Libur Hari Buruh, Ganjil Genap Jakarta Ditiadakan Jumat 1 Mei 2026

Sedang Trending 54 menit yang lalu

Liputan6.com, Jakarta - Bertepatan dengan peringatan Hari Buruh Internasional alias May Day, kebijakan ganjil genap di Jakarta tidak diberlakukan pada hari ini, Jumat (1/5/2026).

Meski pun tanggal menunjukkan nomor ganjil, pembatasan kendaraan ditiadakan lantaran bertepatan dengan hari libur nasional nan juga menandai awal bulan Mei.

Peniadaan patokan ganjil genap pada hari libur nasional merupakan kebijakan nan telah lama diterapkan oleh Pemerintah Provinsi (Pemprov) DKI Jakarta.

Dengan demikian, seluruh kendaraan roda empat alias lebih, baik berpelat nomor ganjil maupun genap, dapat melintas di seluruh ruas jalan tanpa pembatasan berasas nomor akhir pelat nomor.

Secara umum, sistem ganjil genap di Jakarta hanya bertindak pada hari kerja, ialah Senin hingga Jumat, dan tidak diterapkan pada akhir pekan maupun tanggal merah.

Oleh lantaran itu, momentum Hari Buruh nan diperingati setiap 1 Mei menjadi salah satu hari di mana masyarakat mempunyai keleluasaan lebih dalam menggunakan kendaraan pribadi.

Meski demikian, masyarakat tetap diimbau untuk memperhatikan potensi kepadatan lampau lintas di sejumlah titik. Peringatan May Day kerap diwarnai dengan aktivitas seperti tindakan unjuk rasa maupun seremoni nan melibatkan banyak orang, sehingga dapat berakibat pada arus kendaraan di beberapa ruas jalan utama.

Sebagai informasi, andaikan tidak dalam kondisi libur nasional, patokan ganjil genap biasanya diberlakukan dalam dua sesi waktu setiap harinya. Pada pagi hari, pembatasan berjalan mulai pukul 06.00 hingga 10.00 WIB, sedangkan pada sore hingga malam hari diberlakukan kembali mulai pukul 16.00 sampai 21.00 WIB.

Peraturan ganjil genap Jakarta ini sesuai dengan Peraturan Gubernur (Pergub) Nomor 88 Tahun 2019 tentang Perubahan atas Pergub Nomor 155 Tahun 2018 tentang Pembatasan Lalu Lintas dengan Sistem Ganjil Genap.

Pelanggaran terhadap kebijakan ganjil genap Jakarta dapat dikenai hukuman berasas Pasal 287 Undang-Undang Nomor 22 Tahun 2009 tentang Lalu Lintas dan Angkutan Jalan.

Ancaman balasan berupa denda maksimal Rp 500.000 alias kurungan paling lama dua bulan tetap berlaku, termasuk jika pelanggaran terdeteksi oleh kamera pengawas nan tersebar di sejumlah titik.

Selain itu, juga terdapat referensi dari Instruksi Menteri Dalam Negeri (Inmendagri) Nomor 26 Tahun 2022 dan Surat Edaran Menteri Perhubungan Nomor 46 Tahun 2022, nan semuanya menjadi dasar norma penyelenggaraan pengendalian lampau lintas di wilayah Jakarta.

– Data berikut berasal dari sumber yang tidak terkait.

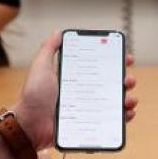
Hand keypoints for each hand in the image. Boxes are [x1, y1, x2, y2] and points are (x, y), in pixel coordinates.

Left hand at [15, 31, 137, 150]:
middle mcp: (85, 93)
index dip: (116, 61)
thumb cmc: (33, 97)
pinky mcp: (90, 126)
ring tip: (129, 100)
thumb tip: (59, 32)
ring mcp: (89, 110)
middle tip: (128, 80)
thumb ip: (48, 49)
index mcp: (77, 78)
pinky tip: (126, 114)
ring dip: (128, 99)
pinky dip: (123, 118)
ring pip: (115, 103)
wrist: (29, 126)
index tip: (127, 58)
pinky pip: (111, 122)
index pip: (101, 67)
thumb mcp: (40, 68)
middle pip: (113, 84)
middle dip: (126, 80)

Penindakan terhadap pelanggar dengan sistem pemantauan berbasis kamera pengawas elektronik alias kamera Electronic Traffic Law Enforcement (ETLE) dan tilang elektronik saat ganjil genap Jakarta berlaku.

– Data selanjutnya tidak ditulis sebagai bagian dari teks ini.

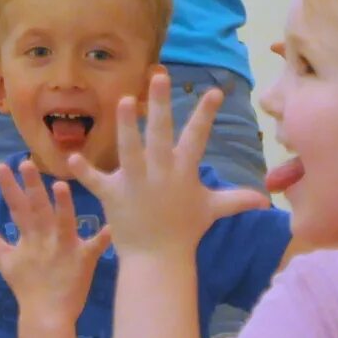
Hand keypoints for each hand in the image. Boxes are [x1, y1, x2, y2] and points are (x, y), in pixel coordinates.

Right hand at [0, 161, 109, 323]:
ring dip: (62, 206)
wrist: (46, 316)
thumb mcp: (6, 263)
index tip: (1, 166)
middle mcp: (45, 238)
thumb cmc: (28, 287)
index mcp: (29, 236)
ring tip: (60, 186)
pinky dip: (103, 238)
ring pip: (63, 223)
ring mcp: (65, 248)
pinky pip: (95, 247)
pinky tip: (112, 226)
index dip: (9, 187)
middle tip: (27, 163)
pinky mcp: (83, 260)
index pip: (16, 207)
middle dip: (32, 186)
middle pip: (38, 209)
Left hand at [70, 74, 269, 258]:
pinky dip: (83, 171)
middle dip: (160, 104)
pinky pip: (96, 181)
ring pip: (129, 149)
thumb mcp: (212, 210)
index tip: (214, 91)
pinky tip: (70, 157)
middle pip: (160, 133)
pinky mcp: (113, 196)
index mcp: (182, 171)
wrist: (157, 260)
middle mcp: (160, 172)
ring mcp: (136, 183)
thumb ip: (236, 200)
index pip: (197, 136)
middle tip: (158, 76)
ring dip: (126, 126)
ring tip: (122, 100)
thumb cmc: (185, 232)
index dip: (205, 114)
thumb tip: (267, 200)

Dengan tidak diberlakukannya sistem ganjil genap hari ini, masyarakat diharapkan tetap mengutamakan keselamatan dan ketertiban saat berkendara. Pengguna jalan juga diminta untuk tetap mematuhi rambu lampau lintas serta mengikuti pengarahan petugas di lapangan, terutama di area nan berpotensi mengalami pengalihan arus.

Libur Hari Buruh ini diharapkan dapat dimanfaatkan masyarakat untuk beristirahat maupun beraktivitas berbareng family dengan tetap menjaga kenyamanan dan keamanan di jalan raya.